Many anologists spend a lot of time travelling far and wide to work with our little lizard friends. I think this is one of the great perks of studying anoles, but it presents a host of logistical problems, one of which is finding convenient, affordable lodging in the myriad places you might go. Unfortunately, there are no centralized places to find information on where to stay, but I thought this blog would be a good place to start.
I’ve worked predominantly in Puerto Rico, so I’ve put together a list of field stations with links and a short description of them. Most people know about El Verde, but there are actually three other field stations on the island, some with labs and other useful resources.
El Verde – The best-known field station in PR, run by UPR Rio Piedras. Sits in the rainforest, and you can find seven (maybe eight?) species of anole there. $25 (dorms) or $35 (apartments) per night. Discounts for stays over one month. https://sites.google.com/a/ites.upr.edu/el-verde-field-station/
Mata de Platano – Secluded field station and nature reserve in the karst region of western PR, near Arecibo. Run by Interamerican University, Bayamón. Five species of anole on site, and two more within driving distance. There is a large cave on site where you can watch Puerto Rican boas hang like vines and snap at bats as they fly out. $25/night, discounts for stays over one month. http://bc.inter.edu/facultad/arodriguez/FieldStation/
Isla Magueyes – On the coast of southwestern PR in the Bosque Seco, run by UPR Mayaguez. I’ve only seen one anole species on site, but it’s only a 25 min drive to Guanica state forest and other places where you can find A. cooki and A. poncensis along with several other species. They have wet labs on site, including a sequencer.

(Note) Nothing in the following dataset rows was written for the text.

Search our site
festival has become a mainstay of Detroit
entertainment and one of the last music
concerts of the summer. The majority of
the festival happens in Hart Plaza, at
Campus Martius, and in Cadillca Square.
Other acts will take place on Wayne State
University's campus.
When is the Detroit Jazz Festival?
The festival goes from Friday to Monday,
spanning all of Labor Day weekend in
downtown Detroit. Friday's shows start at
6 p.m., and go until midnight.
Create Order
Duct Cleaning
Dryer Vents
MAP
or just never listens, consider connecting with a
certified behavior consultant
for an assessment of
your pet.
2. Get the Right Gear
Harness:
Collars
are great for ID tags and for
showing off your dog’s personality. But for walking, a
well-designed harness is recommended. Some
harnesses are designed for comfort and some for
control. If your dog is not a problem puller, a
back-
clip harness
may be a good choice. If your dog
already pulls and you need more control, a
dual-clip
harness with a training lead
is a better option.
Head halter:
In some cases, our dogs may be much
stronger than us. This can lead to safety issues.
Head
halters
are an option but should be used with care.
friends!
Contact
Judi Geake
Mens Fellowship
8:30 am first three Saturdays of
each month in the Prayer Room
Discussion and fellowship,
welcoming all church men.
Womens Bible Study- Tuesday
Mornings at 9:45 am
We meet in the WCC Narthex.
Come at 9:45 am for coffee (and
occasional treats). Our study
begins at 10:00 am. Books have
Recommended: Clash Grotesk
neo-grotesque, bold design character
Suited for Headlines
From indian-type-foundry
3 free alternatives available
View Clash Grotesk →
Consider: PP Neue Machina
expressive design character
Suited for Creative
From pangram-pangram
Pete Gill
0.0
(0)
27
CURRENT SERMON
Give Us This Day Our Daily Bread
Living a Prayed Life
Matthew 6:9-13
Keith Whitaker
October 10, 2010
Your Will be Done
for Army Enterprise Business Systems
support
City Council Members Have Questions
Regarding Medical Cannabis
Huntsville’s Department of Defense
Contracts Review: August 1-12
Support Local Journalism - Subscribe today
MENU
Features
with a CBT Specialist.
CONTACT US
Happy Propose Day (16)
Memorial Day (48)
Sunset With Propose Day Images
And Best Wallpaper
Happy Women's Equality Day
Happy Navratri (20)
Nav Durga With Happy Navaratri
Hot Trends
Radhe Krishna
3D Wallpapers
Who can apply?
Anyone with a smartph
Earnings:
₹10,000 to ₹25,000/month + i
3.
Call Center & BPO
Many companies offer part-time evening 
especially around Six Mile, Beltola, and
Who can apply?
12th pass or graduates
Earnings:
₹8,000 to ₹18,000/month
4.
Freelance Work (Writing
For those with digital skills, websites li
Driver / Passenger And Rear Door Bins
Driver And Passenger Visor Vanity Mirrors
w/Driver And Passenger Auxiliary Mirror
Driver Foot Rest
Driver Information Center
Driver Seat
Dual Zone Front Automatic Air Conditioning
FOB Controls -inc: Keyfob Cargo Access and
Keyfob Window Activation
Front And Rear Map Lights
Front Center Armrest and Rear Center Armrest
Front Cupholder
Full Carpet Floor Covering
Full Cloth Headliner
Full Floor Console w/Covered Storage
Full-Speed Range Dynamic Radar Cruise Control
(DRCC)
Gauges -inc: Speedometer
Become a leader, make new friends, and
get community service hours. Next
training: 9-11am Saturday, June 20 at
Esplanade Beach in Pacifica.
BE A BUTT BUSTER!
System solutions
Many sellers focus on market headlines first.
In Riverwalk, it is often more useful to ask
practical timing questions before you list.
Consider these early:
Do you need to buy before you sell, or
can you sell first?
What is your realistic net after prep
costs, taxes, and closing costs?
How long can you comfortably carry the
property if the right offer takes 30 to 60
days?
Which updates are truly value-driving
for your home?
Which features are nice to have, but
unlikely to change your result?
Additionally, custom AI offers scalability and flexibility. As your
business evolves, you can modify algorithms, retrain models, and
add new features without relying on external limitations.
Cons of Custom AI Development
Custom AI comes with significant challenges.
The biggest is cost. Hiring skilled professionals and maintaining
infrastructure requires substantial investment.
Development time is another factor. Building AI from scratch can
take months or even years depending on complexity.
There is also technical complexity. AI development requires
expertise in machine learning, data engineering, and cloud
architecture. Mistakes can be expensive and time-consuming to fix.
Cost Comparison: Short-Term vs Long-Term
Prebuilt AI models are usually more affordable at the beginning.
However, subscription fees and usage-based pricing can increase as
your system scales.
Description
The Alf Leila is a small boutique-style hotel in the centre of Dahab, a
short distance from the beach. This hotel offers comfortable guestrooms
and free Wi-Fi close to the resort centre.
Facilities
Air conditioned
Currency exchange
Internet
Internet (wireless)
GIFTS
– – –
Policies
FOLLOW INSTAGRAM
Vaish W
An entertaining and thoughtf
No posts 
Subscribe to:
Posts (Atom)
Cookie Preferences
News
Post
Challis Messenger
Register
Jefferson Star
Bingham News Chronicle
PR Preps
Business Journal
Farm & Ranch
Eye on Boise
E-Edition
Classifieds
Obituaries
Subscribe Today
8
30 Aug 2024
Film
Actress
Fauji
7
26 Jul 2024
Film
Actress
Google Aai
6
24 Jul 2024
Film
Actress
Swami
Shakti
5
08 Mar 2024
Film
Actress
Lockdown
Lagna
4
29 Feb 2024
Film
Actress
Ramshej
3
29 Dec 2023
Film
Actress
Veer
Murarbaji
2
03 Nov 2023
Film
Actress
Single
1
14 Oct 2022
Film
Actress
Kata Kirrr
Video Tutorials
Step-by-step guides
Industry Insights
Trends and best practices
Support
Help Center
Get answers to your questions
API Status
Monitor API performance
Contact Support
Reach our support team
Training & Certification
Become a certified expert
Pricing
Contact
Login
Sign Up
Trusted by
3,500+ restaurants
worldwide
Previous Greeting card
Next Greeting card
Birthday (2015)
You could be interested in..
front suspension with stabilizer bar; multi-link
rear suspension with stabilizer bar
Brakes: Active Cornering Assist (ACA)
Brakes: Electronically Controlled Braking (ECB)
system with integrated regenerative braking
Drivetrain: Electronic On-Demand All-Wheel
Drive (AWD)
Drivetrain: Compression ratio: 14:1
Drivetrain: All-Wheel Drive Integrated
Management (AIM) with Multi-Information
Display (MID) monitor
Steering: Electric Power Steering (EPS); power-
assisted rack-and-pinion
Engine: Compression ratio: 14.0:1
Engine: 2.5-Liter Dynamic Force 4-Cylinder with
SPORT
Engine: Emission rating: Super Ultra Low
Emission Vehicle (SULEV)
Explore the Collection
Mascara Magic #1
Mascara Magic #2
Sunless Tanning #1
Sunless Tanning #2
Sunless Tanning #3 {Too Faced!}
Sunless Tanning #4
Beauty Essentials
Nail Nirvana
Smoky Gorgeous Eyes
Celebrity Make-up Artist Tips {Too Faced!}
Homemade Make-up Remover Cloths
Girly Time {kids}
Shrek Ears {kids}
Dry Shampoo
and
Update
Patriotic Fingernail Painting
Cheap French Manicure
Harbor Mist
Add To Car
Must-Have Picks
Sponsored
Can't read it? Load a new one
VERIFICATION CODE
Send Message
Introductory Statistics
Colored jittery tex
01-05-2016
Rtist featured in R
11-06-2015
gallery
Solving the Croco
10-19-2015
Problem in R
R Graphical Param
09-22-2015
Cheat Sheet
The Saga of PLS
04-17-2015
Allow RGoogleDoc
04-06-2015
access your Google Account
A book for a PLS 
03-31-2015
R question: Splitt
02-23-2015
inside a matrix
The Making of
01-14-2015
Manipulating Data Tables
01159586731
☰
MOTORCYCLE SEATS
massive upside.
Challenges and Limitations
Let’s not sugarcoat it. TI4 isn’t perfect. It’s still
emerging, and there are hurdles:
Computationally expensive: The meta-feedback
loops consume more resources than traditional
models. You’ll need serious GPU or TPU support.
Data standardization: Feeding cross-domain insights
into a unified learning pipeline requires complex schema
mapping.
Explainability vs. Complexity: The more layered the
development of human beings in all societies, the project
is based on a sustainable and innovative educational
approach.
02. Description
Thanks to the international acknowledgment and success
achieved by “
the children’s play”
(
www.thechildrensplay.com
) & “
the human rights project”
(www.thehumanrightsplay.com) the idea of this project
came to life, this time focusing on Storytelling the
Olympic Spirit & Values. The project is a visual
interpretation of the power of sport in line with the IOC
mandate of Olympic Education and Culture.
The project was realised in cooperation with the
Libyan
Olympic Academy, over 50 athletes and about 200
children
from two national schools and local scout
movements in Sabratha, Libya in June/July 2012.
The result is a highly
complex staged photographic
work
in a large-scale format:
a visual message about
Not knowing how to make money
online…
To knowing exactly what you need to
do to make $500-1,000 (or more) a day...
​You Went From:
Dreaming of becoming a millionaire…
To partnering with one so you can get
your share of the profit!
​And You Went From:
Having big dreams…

Dorms $15-$20 per night. http://www.uprm.edu/cima/magueyes.html
Jobos Bay Marine Reserve – On the eastern edge of the Bosque Seco in southern Puerto Rico, run by NOAA. It’s in a small town near Aguirre state forest. Three species can be caught near the station, with others a 20-40 min drive away. They have a wet lab on site. They have dorm rooms, and it is free (!) to stay there. They also have fellowships for graduate students who work in Aguirre or the coastal reserve. Stop into “Super Fried Chicken” for dinner, it’s awesome. http://www.nerrs.noaa.gov/Reserve.aspx?ResID=JOB
Is it difficult to camp while doing anole fieldwork?
There are pro’s and cons. The cons are if you need to use electronic equipment (like in my case a spectrophotometer), or want to keep lizards over a couple of days for other measurements, then it’s a good idea to bring them to a cool place with electricity. Also I am usually lizarding during the day and measuring/processing things at night, so having light and even, clean surfaces does make work more effective. Of course, the odd camping/exploration trip is cool – but I would recommend doing this on a day by day basis while leaving the majority of equipment somewhere safe.